India’s vast expanse of land is populated with an unending array of treasures that contribute to the country being one of the most diverse in the world. The raw beauty and number of unexplored regions have the potential to leave even the well-travelled people amazed. One such gem, the Great Rann of Kutch, along with the Little Rann of Kutch, are situated between the Gulf of Kutch and the mouth of the Indus River in southern Pakistan. One of the largest salt deserts in the world, The Great Rann of Kutch spans across an area of more than 7500 square kilometres.
So what makes this place special? If the large expanse of salt isn’t enough to impress, then surely gigantic flocks of flamingos that pay a visit to this site every year, will catch your eye
Flamingos take their name from the Spanish word flamenco meaning “flesh-cloured”. An alternative theory suggests that flamingos get their name from the Latin word for flame, flamma. Whatever the origin, these flesh-coloured birds, do look like a burst of flame when they take off in their gigantic flocks. The flamingo was also considered as the living representation of Ra, the sun god, by the ancient Egyptians and has been a prominent part of many paintings and pictorial depictions for many centuries.

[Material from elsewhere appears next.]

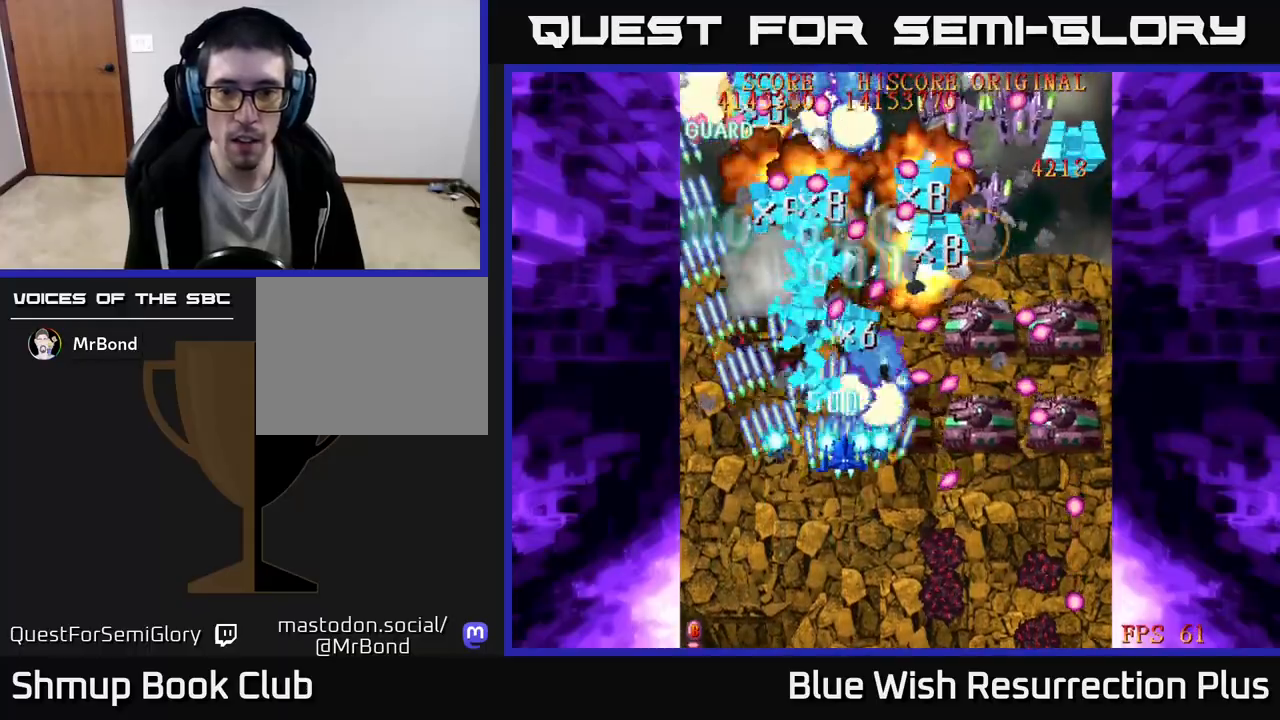
{"buttons": ["X", "DPAD_RIGHT"], "events": [[133, "DPAD_RIGHT", "up"], [200, "DPAD_LEFT", "down"], [217, "DPAD_DOWN", "up"], [367, "DPAD_UP", "down"], [383, "DPAD_LEFT", "up"], [400, "DPAD_RIGHT", "down"], [483, "DPAD_UP", "up"]]}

The Rann of Kutch happens to be the only place India where one can witness the sight of flamingos laying eggs and raising their young chicks. Come winter every year, and the water around the Rann of Kutch turns an exquisite shade of pink with the reflection of all the flamingos heading for their nests.
The Rann of Kutch is a bird watcher’s paradise, with people from different parts of the world travelling to this corner of Gujarat to witness the grand sight of countless Flamingos swooping down in the winter. Surely, a destination to add to your bucket-list!